Amid efforts on several fronts to improve the affordability of its GLP-1 medications for diabetes and obesity, Novo Nordisk is taking a new approach by aiming straight for semaglutide’s list price.
Still, some analysts appear skeptical about the overall impact of the newly disclosed move.
Novo on Tuesday announced plans to cut the U.S. wholesale acquisition cost (WAC) of its semaglutide products—representing the base cost of the medicines before rebates, discounts or concessions—to $675 per month, effective Jan. 1, 2027.
The new list price applies to the full suite of Novo’s semaglutide offerings, including both injectable and oral Wegovy for obesity, as well as injectable Ozempic for Type 2 diabetes and its pill counterpart Rybelsus, according to a Feb. 24 press release.

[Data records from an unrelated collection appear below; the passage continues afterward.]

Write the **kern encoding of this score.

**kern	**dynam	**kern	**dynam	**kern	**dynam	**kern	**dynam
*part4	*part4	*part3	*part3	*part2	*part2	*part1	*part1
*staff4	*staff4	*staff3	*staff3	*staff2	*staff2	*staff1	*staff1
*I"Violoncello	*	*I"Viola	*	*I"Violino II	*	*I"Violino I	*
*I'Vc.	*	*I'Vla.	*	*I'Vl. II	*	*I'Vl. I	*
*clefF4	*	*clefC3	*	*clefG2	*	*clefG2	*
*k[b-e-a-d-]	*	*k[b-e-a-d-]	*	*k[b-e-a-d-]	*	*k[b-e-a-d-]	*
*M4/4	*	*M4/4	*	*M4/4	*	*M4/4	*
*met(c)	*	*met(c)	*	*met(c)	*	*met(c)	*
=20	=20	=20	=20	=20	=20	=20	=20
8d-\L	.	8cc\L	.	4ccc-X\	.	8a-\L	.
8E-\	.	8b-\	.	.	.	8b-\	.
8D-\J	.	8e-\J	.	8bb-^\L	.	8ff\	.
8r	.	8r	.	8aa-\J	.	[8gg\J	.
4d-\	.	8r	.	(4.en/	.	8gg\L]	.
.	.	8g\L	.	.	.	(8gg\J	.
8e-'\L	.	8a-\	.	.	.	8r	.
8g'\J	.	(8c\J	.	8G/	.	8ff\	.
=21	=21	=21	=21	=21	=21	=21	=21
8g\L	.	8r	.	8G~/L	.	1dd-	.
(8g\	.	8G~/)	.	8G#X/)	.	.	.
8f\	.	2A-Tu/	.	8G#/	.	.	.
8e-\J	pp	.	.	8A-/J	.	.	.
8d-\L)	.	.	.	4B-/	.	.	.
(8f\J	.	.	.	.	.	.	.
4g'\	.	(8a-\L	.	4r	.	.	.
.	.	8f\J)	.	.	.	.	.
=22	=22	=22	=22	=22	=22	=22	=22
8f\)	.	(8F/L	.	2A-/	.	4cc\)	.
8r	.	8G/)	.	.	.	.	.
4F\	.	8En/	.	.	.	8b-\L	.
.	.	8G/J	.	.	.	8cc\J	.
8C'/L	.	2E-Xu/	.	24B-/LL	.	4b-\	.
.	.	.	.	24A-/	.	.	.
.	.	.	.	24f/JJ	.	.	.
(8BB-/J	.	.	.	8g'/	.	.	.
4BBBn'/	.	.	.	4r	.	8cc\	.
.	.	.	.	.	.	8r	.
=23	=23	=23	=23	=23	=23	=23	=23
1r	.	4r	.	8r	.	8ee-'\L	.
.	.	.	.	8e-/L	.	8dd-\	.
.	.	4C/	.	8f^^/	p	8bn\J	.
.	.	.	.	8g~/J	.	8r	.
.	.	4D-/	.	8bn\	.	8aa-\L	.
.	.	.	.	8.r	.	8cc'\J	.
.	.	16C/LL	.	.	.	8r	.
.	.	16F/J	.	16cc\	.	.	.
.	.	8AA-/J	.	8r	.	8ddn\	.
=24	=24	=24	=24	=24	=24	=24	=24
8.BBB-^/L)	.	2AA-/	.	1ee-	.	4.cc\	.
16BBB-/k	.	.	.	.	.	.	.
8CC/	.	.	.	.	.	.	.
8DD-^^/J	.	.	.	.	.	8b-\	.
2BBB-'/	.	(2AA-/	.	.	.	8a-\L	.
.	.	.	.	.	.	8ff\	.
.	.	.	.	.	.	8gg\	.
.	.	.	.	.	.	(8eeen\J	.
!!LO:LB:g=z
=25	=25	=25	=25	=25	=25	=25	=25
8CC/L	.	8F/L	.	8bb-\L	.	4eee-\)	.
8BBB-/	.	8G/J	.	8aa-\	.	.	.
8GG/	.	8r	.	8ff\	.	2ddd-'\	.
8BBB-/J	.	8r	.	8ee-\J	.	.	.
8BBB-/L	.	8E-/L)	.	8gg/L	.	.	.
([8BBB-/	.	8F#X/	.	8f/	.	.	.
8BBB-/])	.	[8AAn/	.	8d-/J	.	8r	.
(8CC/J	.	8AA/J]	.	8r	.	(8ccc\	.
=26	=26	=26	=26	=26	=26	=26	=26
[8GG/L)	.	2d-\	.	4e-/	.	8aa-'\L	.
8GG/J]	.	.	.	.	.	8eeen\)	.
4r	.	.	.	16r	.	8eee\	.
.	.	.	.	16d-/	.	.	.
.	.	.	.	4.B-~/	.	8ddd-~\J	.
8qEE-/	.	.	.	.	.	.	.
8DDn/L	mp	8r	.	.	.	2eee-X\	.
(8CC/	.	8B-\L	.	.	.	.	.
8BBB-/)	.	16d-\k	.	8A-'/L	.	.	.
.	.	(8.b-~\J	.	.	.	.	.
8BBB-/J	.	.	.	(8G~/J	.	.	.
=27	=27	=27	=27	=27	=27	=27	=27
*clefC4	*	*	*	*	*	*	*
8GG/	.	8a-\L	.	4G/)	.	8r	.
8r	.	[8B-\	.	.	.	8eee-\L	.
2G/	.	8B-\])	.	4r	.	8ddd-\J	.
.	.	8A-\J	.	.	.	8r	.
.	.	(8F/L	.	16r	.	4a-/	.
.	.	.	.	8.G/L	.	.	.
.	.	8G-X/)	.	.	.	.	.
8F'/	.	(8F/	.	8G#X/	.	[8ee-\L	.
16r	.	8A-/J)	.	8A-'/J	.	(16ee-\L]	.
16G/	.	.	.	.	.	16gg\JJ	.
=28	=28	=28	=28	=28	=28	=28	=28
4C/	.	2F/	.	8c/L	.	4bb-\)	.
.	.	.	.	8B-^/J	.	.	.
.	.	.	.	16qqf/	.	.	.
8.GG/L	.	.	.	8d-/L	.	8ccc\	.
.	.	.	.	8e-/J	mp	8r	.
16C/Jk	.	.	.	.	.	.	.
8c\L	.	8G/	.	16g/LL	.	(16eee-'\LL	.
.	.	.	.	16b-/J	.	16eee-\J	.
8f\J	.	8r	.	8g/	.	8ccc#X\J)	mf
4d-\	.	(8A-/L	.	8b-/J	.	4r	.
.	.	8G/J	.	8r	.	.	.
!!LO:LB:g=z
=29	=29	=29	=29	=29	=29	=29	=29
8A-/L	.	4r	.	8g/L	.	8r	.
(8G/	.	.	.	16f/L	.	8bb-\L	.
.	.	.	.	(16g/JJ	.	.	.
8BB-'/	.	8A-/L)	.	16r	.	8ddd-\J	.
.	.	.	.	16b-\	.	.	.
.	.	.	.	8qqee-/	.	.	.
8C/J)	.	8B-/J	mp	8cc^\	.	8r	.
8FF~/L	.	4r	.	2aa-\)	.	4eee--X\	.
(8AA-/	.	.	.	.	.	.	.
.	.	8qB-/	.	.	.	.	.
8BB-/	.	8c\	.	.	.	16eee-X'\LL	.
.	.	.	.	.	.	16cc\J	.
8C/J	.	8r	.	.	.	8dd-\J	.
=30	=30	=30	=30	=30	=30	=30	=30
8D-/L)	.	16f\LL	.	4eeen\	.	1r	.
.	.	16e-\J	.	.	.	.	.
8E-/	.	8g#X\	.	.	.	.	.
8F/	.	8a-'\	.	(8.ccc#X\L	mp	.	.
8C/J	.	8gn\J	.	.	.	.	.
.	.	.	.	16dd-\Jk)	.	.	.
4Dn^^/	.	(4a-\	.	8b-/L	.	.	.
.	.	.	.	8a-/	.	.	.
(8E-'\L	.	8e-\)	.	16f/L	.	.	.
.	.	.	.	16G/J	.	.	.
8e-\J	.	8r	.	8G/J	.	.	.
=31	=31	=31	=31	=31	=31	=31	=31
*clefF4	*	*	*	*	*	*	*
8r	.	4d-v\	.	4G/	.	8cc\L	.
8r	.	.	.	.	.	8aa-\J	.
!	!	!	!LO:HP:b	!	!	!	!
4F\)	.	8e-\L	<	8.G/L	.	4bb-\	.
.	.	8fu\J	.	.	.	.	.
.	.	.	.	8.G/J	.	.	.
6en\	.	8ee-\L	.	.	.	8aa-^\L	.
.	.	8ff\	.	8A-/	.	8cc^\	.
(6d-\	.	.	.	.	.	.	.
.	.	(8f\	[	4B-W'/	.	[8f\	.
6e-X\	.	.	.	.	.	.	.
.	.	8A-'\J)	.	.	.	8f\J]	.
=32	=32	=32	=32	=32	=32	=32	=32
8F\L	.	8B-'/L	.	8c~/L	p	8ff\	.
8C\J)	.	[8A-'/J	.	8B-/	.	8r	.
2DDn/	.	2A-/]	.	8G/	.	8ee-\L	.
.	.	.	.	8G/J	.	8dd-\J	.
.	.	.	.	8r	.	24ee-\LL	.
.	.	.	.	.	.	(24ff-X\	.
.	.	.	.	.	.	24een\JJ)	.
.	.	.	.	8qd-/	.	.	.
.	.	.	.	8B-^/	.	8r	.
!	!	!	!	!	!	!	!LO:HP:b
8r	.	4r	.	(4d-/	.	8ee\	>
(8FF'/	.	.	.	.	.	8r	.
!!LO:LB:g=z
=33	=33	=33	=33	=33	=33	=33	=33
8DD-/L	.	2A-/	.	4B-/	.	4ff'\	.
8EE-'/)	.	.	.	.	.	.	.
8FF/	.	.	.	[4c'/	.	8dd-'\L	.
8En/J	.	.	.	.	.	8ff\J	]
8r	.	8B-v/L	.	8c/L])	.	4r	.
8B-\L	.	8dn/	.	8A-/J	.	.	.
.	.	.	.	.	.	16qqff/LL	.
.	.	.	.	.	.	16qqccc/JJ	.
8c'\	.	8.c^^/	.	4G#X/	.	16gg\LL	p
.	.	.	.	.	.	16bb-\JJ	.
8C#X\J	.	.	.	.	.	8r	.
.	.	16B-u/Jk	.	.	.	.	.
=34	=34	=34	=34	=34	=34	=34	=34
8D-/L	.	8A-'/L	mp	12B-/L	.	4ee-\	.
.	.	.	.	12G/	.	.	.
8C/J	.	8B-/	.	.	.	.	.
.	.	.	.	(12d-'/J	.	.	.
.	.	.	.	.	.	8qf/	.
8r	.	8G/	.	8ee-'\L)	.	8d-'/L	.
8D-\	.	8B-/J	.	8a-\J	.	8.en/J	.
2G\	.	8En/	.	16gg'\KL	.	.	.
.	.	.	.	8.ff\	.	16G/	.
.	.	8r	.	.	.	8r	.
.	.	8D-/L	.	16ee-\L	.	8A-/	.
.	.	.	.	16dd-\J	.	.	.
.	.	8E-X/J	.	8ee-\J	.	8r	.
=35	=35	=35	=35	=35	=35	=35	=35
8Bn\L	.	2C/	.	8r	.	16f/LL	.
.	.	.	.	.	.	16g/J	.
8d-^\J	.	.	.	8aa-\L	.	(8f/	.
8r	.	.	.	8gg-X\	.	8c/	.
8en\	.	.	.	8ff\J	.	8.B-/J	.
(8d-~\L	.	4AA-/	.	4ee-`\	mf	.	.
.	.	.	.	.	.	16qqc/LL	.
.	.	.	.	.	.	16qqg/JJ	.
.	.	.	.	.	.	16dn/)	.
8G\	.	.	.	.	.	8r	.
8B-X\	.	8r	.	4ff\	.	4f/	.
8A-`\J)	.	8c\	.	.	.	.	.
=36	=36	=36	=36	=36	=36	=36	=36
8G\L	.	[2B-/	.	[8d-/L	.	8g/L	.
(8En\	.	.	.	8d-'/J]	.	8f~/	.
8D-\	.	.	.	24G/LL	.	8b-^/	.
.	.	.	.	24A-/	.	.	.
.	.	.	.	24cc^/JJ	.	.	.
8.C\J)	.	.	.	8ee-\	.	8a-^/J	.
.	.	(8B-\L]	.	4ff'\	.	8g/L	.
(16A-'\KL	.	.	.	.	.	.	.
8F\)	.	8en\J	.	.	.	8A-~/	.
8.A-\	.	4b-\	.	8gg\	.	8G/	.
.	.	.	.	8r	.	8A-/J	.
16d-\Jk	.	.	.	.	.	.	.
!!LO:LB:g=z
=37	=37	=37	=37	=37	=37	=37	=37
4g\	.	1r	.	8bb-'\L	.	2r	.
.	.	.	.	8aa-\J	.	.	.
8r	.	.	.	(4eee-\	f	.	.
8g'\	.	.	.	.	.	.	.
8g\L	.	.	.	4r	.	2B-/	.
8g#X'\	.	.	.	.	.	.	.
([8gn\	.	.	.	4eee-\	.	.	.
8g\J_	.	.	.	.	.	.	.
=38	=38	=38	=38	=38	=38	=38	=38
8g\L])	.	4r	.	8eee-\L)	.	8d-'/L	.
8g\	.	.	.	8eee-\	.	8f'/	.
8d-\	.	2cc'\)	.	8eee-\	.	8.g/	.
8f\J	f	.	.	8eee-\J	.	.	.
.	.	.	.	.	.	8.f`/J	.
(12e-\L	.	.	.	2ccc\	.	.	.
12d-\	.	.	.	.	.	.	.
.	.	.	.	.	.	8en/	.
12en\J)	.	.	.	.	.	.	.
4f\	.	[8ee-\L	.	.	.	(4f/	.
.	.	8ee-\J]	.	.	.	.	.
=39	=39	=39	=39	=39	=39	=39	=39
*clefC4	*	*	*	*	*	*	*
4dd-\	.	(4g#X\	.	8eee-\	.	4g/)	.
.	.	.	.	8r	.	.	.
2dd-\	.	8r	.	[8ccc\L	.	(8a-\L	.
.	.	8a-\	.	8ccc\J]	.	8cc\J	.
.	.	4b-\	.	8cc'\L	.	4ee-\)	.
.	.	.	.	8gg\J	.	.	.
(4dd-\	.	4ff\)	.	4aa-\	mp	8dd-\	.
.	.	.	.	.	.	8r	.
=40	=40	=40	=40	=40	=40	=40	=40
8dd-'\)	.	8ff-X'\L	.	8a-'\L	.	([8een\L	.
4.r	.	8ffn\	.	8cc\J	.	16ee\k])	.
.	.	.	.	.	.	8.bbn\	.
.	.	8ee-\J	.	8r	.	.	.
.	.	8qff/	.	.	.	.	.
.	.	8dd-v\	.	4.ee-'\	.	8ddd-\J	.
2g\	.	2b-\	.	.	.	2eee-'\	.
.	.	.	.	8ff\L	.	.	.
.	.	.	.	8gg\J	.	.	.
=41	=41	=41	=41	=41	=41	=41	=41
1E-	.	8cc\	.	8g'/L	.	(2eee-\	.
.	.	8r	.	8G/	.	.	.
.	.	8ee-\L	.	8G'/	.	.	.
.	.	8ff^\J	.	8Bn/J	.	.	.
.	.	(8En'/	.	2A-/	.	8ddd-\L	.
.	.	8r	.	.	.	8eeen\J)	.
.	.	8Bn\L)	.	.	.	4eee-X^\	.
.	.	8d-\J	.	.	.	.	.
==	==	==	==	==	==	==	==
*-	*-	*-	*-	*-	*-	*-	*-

For Wegovy, the WAC reduction represents a 50% knockdown from its current list price, versus a 35% reduction for Ozempic, Novo explained.
"Both public and private payers, as well as patients, have been calling for a lowering of list prices,” Jamey Millar, Novo’s executive vice president of U.S. operations, said of the move in an emailed statement.
“This reduction, 50% for Wegovy and 35% for Ozempic, most immediately benefits those patients subject to high-deductible health plans or co-insurance benefit designs where their out-of-pocket is directly linked to the list price,” he explained.
Notably, the new list prices—which will not affect the direct-to-patient, self-pay prescriptions that now make up a key component of Novo’s commercial GLP-1 strategy—are slated to go live the same day that Ozempic and Wegovy succumb to lower Medicare prices as mandated under the Inflation Reduction Act.
Given that the list price move is self-pay agnostic, it will likely only benefit a small portion of new prescriptions, of which cash-pay channels now hold an “overwhelming share,” Citi analyst Geoffrey Meacham said this week, as quoted by Reuters.
Novo’s list price reduction follows several other moves—focused on other sections of the prescription market—to boost semaglutide access in the U.S.
Perhaps most notably, the Danish drugmaker last year launched a direct-to-consumer sales channel dubbed NovoCare Pharmacy, which now offers Ozempic and Wegovy at reduced prices for cash-paying patients who aren’t using insurance.
Novo further reduced its self-pay semaglutide prices in October as part of a drug pricing deal with the White House, setting the price for all doses of Wegovy and all but the 2-mg dose of Ozempic at $349 per month after a two-month introductory period of $199/month for starting doses. The highest dose of Ozempic costs $499 for self-pay patients.
Meanwhile, Novo’s recently approved Wegovy pill is being offered at an even deeper markdown for cash-paying patients, who can access the oral obesity medication’s starting dose at $149 per month.
Under Novo’s White House agreement, patients are also being directed toward Novo’s Ozempic and Wegovy, including the latter drug’s new pill formulation, through the government’s recently debuted drug-purchasing portal TrumpRx.gov.
The government website does not sell medications directly—instead, it leads patients to other purchasing platforms or, in certain instances, allows self-pay patients to print coupons for use at participating brick-and-mortar pharmacies.
Eli Lilly has also made pricing concessions with the White House, and the Indianapolis drugmaker has found success selling its rival obesity and diabetes drugs, Zepbound and Mounjaro, through its own self-pay sales platform, LillyDirect.